[Extracted records]
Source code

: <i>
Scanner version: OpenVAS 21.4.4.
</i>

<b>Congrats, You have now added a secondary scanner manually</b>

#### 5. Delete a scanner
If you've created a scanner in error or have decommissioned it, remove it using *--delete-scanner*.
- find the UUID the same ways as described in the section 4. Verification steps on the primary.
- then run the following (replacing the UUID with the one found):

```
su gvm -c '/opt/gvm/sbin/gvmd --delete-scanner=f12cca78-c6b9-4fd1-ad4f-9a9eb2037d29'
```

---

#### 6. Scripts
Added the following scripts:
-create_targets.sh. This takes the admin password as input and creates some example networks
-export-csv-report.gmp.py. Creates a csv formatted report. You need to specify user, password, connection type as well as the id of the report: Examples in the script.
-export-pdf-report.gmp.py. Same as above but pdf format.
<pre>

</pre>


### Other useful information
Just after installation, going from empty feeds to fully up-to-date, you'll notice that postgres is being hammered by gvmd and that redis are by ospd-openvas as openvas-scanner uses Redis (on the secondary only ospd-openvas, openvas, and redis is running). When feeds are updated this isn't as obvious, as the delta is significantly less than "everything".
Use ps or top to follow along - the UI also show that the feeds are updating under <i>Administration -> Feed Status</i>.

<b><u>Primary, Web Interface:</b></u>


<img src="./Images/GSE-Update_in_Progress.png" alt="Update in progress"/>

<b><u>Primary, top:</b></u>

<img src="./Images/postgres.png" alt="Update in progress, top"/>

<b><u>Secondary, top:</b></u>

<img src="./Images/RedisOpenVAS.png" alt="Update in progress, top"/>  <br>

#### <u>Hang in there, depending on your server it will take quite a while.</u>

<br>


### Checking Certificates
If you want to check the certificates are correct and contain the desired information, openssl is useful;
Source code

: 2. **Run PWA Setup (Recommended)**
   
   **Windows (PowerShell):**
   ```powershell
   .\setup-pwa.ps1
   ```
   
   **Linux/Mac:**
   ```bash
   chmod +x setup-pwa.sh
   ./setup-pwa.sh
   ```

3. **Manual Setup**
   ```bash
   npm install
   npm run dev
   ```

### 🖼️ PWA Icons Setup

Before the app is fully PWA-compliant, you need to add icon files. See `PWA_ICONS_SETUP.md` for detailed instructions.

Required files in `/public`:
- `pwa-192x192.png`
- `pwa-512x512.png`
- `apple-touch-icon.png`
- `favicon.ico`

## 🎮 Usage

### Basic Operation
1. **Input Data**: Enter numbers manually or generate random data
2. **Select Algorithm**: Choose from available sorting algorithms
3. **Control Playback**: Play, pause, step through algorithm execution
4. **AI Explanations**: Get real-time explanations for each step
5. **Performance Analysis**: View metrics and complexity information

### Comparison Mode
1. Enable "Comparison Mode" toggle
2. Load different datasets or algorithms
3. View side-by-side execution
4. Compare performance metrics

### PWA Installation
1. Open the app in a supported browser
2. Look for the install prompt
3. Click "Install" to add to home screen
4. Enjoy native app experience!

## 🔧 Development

● **Instructions to follow**
Of the lines above, show those in which "Images" appears.

● **Response**
<img src="./Images/GSE-Update_in_Progress.png" alt="Update in progress"/>
<img src="./Images/postgres.png" alt="Update in progress, top"/>
<img src="./Images/RedisOpenVAS.png" alt="Update in progress, top"/>  <br>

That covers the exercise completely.